Die Antwort war, dass die Engländer die Franzosen zwei Jahre nach der Entdeckung des Steins besiegt und Napoleon um seine sämtlichen ägyptischen Funde erleichtert hatten.

Deshalb hatte sich Alby zum Ziel gesetzt, herauszufinden, welche anderen Altertümer die Engländer Napoleons Truppen abgenommen hatten.

Es war eine lange und schmerzliche Geschichte gegenseitiger Betrugs- und Diebstahlsvorwürfe beider Nationen, von denen vermutlich der einzige wirklich wahre war, dass der »erstaunliche Stein von Rosette und sechzehn andere Kisten mit unterschiedlichsten ägyptischen Altertümern« an Bord des gekaperten französischen Kriegsschiffs L'Egyptienne 1802 in London eingetroffen waren.

Unter diesen sechzehn weiteren Kisten fand Alby einen Hinweis auf eine kleine Steinschale, die sogenannte »Schale des Montuemhat«.

Folglich sah er unter Montuemhat nach.

Montuemhat war ein schillernder Charakter der ägyptischen Geschichte.
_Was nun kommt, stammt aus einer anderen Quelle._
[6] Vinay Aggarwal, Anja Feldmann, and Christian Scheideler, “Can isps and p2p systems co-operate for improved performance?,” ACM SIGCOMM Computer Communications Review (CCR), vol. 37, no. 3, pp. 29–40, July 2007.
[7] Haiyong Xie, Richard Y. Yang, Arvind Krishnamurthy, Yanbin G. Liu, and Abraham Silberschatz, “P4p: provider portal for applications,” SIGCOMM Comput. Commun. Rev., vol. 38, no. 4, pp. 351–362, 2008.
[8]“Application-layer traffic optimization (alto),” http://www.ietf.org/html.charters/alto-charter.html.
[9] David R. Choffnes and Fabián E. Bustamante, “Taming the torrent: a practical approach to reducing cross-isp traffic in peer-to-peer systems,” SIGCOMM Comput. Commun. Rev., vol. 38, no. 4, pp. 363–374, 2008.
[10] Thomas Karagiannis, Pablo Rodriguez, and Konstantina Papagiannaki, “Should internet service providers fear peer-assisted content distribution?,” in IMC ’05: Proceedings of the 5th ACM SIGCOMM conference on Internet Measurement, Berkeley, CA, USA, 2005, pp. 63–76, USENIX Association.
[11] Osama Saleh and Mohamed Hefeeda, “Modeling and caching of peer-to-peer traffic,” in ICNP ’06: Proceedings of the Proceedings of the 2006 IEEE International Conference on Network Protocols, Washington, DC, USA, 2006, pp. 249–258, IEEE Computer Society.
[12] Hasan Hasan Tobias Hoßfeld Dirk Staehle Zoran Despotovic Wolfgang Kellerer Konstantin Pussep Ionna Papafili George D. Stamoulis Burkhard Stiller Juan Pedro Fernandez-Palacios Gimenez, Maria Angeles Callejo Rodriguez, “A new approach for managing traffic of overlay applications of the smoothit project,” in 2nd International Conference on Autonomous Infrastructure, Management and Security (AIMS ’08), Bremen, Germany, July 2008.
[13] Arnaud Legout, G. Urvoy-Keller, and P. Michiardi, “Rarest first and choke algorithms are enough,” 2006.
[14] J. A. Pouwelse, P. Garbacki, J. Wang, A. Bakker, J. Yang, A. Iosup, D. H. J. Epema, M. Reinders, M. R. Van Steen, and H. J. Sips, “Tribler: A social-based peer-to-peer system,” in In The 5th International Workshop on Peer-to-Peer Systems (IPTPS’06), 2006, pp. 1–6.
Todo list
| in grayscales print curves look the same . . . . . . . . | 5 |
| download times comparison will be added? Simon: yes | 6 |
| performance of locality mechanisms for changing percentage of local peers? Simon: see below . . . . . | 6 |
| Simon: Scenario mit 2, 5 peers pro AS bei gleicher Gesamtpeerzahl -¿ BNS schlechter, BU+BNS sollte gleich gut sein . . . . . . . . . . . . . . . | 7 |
Um 660 v. Chr. war er der »Bürgermeister« Thebens und der Statthalter ganz Südägyptens gewesen.

Interessanterweise hatte er im Ramesseum, dem ehemaligen Palast Ramses IL, Hof gehalten und somit in denselben Räumen gelebt und regiert wie sechshundert Jahre vor ihm Ramses der Große. Daher war durchaus möglich, dass eine lange verschollene Schale, die Montemhuat im Ramesseum benutzt hatte, ursprünglich Ramses gehört hatte.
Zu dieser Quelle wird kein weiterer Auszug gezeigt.